The Anatomy of a Good SCOM Alert Management Process – Part 1: Why is alert management necessary?
Disclaimer: Due to changes in the MSFT corporate blogging policy, I’m moving all of my content to the following location. Please reference all future content from that location. Thanks.
I’ve had the luxury of doing SCOM work for several years now, across many different client types and infrastructure, and one of the constants that I see in most every environment that I’ve worked in is a lack of planning surrounding how SCOM will be used in their environment. There are a number of reasons for why this is, ranging from a lack of understanding about how the tool works, to internal political issues, administrative problems such as lazy or secretive administrators, to many other things as well. The solutions to these problems are not always easy and require a bit more than just tossing in a piece of technology so that we can check a box and say “we have monitoring.’' The reality though, is that this is precisely how many SCOM environments are designed.
We at Microsoft have often been very good at solving technical problems, and the SCOM community as a whole has a number of fantastic blogs ranging from frequent bloggers such as Kevin Holman, Stefan Stranger, and Marnix Wolf to folks such as myself who are far less intelligent and do far less blogging. In all, if you need to solve a technical problem in SCOM, it’s not hard to do it as someone has already done it. Unfortunately, I think this is where we can often fall short, as we leave it up to our customers to use our products, and they can have some very interested ways of using them. SCOM is no different. The biggest problem with SCOM that I see is that organizations never address the people or processes surrounding the technology that they purchased.
First, let’s start with the obvious. SCOM is very good at telling users that something is wrong. It’s not hard to spin up, and after tossing in a few management packs, you will quickly start seeing alerts ranging from simple noise to real problems. SCOM engineers quickly realize that there are lots of really cool Microsoft and Non-Microsoft MPs out there along with some really good ideas (and bad ones). It does not take long for a customer to deploy a bunch of agents, import some management packs, and next thing they know, their alerts screen is full of red and yellow alerts indicating that something may be wrong.
What I find from here though, is that the alert management process pretty much stops at this point.
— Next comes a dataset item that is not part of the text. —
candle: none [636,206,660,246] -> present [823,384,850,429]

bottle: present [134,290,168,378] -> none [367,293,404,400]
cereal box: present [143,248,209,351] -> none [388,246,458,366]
Yes, there are organizations that truly do try to have an end to end alert lifecycle, but in just about every organization that I’ve visited, they are stuck at this point even while thinking they aren’t. These orgs have a SCOM administrator, who often wears multiple hats, and maybe perhaps a tier 1 staff watching the active alerts to some extent. Usually, tier 2 and 3 are completely disengaged, never touching the SCOM console or perhaps going so far as actively resisting monitoring attempts. In an attempt to bring monitoring issues to light, orgs decide to send emails or generate tickets on alert generation. Generating tickets usually frustrates the help desk, as SCOM can quite literally generate thousands of alerts a day, which essentially also makes SCOM our own private spam server. Administrators create rules and put SCOM alerts in folders, and in the end, nothing gets changed while the same alert generates tens, hundreds, or even thousands of emails that go unanswered, and the problem is never actually solved.
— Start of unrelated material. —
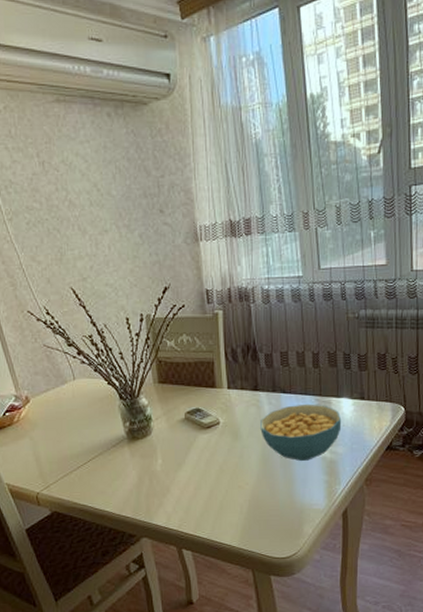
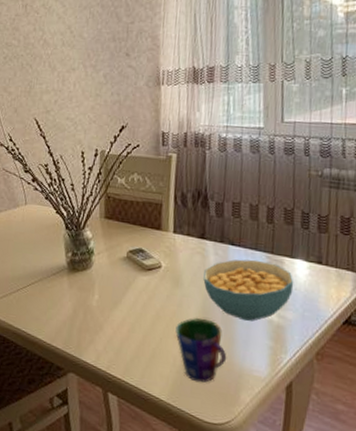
cup: none [239,466,289,524] -> present [175,318,227,383]

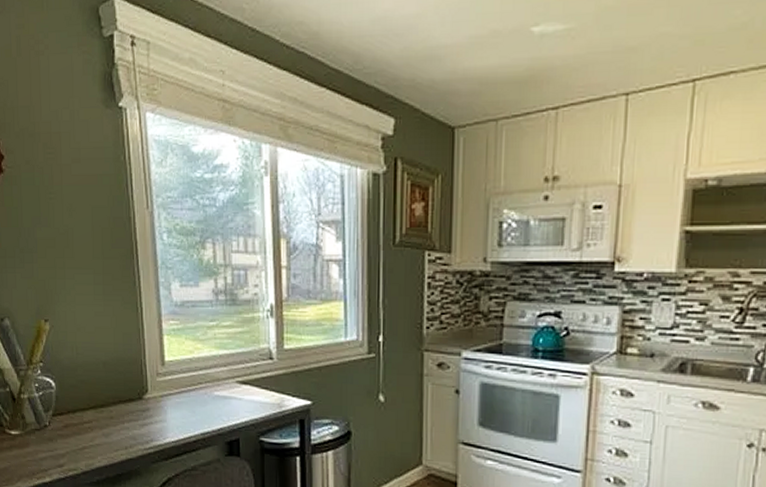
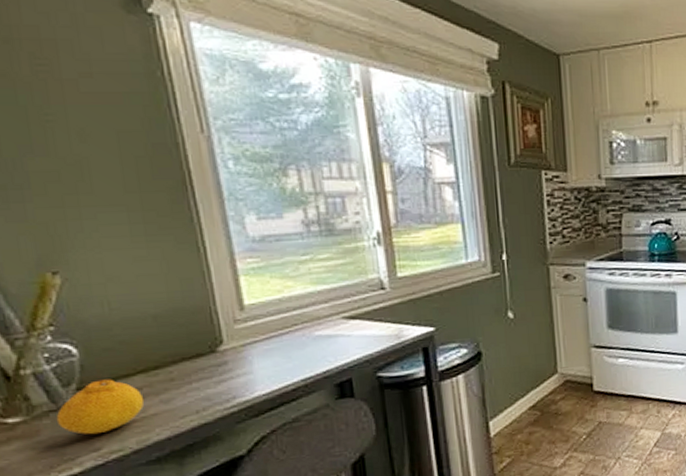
fruit: none [39,410,93,454] -> present [56,379,145,435]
The problem is never solved because of a fundamental lack of understanding of what needs to be done and why. There are a few reasons why alert management is necessary:
There are technology issues with the product which require it. State changes are not groomed from the database while the state of the object associated is unhealthy. A failure to manage alerts and fix issues associated with them leaves data in the database beyond its grooming requirement. Likewise, state and performance data can be stored in the DataWarehouse for a long period of time. Failure to manage alerts can lead to a very large DW, often times containing lots of data that the customer could care less about and eventually leading to performance issues if it is not being managed.
All environments are different. This should go without saying, but it means that it is impossible for SCOM to meet the exact needs of your organization OUT OF THE BOX. Thresholds for alerts in one organization may be too high, while in others too low. In some orgs, the monitor or rule is not applicable, and in some cases, what they really want to monitor is turned off by default. As such, the SCOM administrators primary job is to tune alerts.
Tuning, while seeming like a simple job, requires teamwork. While it would be nice if your SCOM administrator is a technology guru, the reality is that this engineer likely knows bits and pieces about AD, Platforms, Clustering, Skype, DNS, IIS, SharePoint, Azure, Exchange, PKI, Cisco, SAN, and whatever else you happen to have in your environment. He or she will likely not know these products in detail and as such relies on tier 1 and 2 to investigate issues as well as tier 3’s input as problems are uncovered. That problem is further complicated by processes which need to change as actions by other IT administrators/engineers can lead to additional alerts for reasons as simple as not putting an object into maintenance mode before rebooting it.
As such, an alert management lifecycle is necessary to handle the end to end life of an alert, whether that be creation to resolution in the event of real problems or the tuning of alerts to reduce noise.